Nobody in the family seems intimidated by life in Asyut, and they don’t consider themselves successful; Chen and Lin often say that their factory is just a low-level industry. But, whenever I visit, I can’t help thinking: Here in Egypt, home to eighty-five million people, where Western development workers and billions of dollars of foreign aid have poured in for decades, the first plastic-recycling center in the south is a thriving business that employs thirty people, reimburses others for reducing landfill waste, and earns a significant profit. So why was it established by two lingerie-fuelled Chinese migrants, one of them illiterate and the other with a fifth-grade education?
This is from Peter Hessler, “Learning to Speak Lingerie,” The New Yorker, August 10, 2015.
Often, when I hear people connected with the U.S. Department of Defense talking about the Chinese presence in Africa, their tone is ominous, as if they fear the Chinese taking over. There’s some of that, I’m sure. But the piece in the New Yorker quoted above gives another perspective: it’s on private, for-profit Chinese entrepreneurs in the retail lingerie segment. The entrepreneurs whom author Peter Hessler discusses are relatively “uneducated.” I put that term in quotation marks because it’s clear from the article that, although they lack formal education and some cannot even read or write, they are educated about things that matter most for their business.
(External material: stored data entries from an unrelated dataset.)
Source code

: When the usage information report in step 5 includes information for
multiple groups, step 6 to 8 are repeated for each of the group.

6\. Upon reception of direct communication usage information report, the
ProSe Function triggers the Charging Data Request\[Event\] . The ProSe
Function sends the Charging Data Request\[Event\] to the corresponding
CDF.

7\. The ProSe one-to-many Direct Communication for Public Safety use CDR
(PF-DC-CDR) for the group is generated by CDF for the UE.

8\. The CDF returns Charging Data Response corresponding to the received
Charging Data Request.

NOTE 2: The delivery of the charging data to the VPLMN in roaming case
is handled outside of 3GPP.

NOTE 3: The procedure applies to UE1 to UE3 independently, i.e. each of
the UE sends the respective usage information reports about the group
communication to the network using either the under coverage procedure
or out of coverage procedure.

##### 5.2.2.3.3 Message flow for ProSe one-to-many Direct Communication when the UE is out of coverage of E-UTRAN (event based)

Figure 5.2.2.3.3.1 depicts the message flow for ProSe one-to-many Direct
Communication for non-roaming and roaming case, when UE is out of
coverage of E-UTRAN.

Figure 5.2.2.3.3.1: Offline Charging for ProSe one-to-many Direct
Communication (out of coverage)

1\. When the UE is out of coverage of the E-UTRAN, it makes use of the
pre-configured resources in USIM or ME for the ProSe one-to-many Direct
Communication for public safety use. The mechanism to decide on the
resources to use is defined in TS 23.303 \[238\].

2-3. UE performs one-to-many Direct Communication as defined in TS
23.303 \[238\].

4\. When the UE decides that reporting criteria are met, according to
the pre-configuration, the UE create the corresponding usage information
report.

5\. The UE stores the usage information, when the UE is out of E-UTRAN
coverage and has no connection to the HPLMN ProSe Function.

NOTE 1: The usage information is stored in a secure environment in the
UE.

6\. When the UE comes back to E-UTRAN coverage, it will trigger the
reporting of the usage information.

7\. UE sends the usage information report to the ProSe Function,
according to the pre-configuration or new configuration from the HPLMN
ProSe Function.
The quote above is my favorite from the piece, but the whole article is well worth reading. Especially notable is the contrast between efficient use of resources by private-sector Chinese people and the bloated white-elephant projects of China’s government.
HT to Jeff Hummel.
READER COMMENTS
Scott Sumner
Aug 24 2015 at 10:15pm
Peter Hessler is probably the best Western reporter who writes on China. His three books on China are outstanding.
_NL
Aug 25 2015 at 9:51am
Hessler is really interesting to read. His article about the informal trash collection in Cairo has some really interesting economic insights.
It sounds similar to a Shikha Dalmia article on dalits and trash collection. Basically, informal systems among lower social groupings form binding unwritten contracts and business norms. Because the lower tier of society was historically ignored in India and Egypt, and I assume elsewhere, the norms have developed without state intervention but are considered very strong within the grouping. And in a sense, the people taking out the trash have leverage to exercise.
Hessler even goes through the different permutations of the Cairo trash industry, and how trash was previously used as cooking fuel and now is used for its recycling and salvage opportunities.